L’arte di (as)servire: a Locarno 72 L’apprendistato di Davide Maldi

Il punto focale è introflesso, ha a che fare non tanto con l’arte del servire l’altro quanto con l’atto di asservire se stessi, di porsi in uno stato di controllo della propria condizione esistenziale, indotto dall’esterno, accettato nel corpo e nello spirito e infine restituito al mondo. E’ questo L’apprendistato di cui parla Davide Maldi nel secondo capitolo (dopo Frastuono) della sua trilogia sull’adolescenza, presentato a Locarno 72 nel concorso Cineasti del Presente. La narrazione documentaria attiene l’arte del servire e si incarna nella figura di Luca, quattordici anni, una folta chioma rossa in testa, un corpo ribelle che non sa stare fermo e composto, improbabile studente di una scuola per camerieri nella quale si insegna l’ordine del gesto, la ritualità delle azioni, la plasticità funzionale dei movimenti. Maldi lo punta da subito, Luca, nel gruppo di apprendisti: gli misurano le basette col centimetro, gli controllano le mani, le unghie sporche, gli dicono di non muoversi. Lui recalcitra, pensa ad altro, non riesce a definire la ragione per cui è lì. Il film è costruito su di lui, sulla sua indisponibilità a stare nei confini di un istituto del controllo che non lascia spazio alla persona. Il controcampo è dato dalla passione di Luca per la caccia, la fuga in avanti nel mondo selvatico in cui Maldi lo segue in rapide aperture espositive, lavorando prevalentemente sui dettagli, sul particolare di una gestualità in cui il ragazzo si riconosce.
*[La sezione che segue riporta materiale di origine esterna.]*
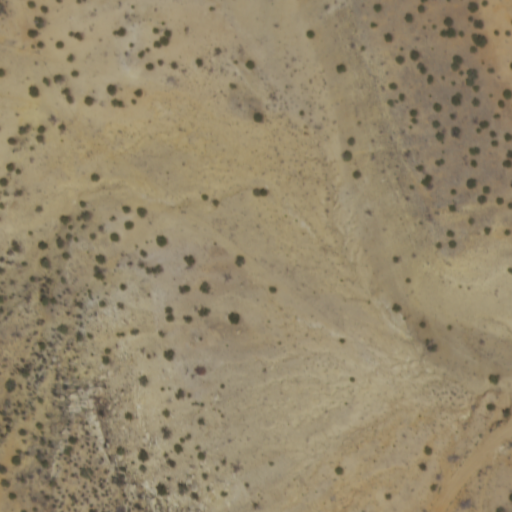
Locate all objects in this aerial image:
road: (471, 463)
E il contrappunto figurativo, persino troppo simbolico, è trovato dal regista nelle bestie impagliate che campeggiano nella scuola, mostrate nel dettaglio delle loro pose fasulle, fintamente mobili, bloccate nello scatto: quello che idealmente sembra dover subire Luca nel corso di questo suo apprendistato. Il modello di riferimento resta ovviamente l’Olmi di Lunga vita alla signora, capolavoro (forse un po’ dimenticato) di prassi spirituale applicata all’idea dell’adolescenza che si confronta per la prima volta con l’idea del servizio, con la scansione delle gerarchie esistenziali… Altri tempi, quelli olmiani, dettati da una disposizione riflessiva che a Maldi non appartiene: L’apprendistato è un film che cerca lo smarrimento del suo giovane protagonista per descrivere esattamente l’indisponibilità del mondo alla pulsione vitale e, parallelamente, l’impossibilità della vita di essere contenuta nel rito. Lo scopo è raggiunto, ma allo sguardo di Maldi manca un po’ di agilità, come se avesse seguito con troppa precisione gli appunti di preparazione, lo schema logico e figurativo della messa in scena.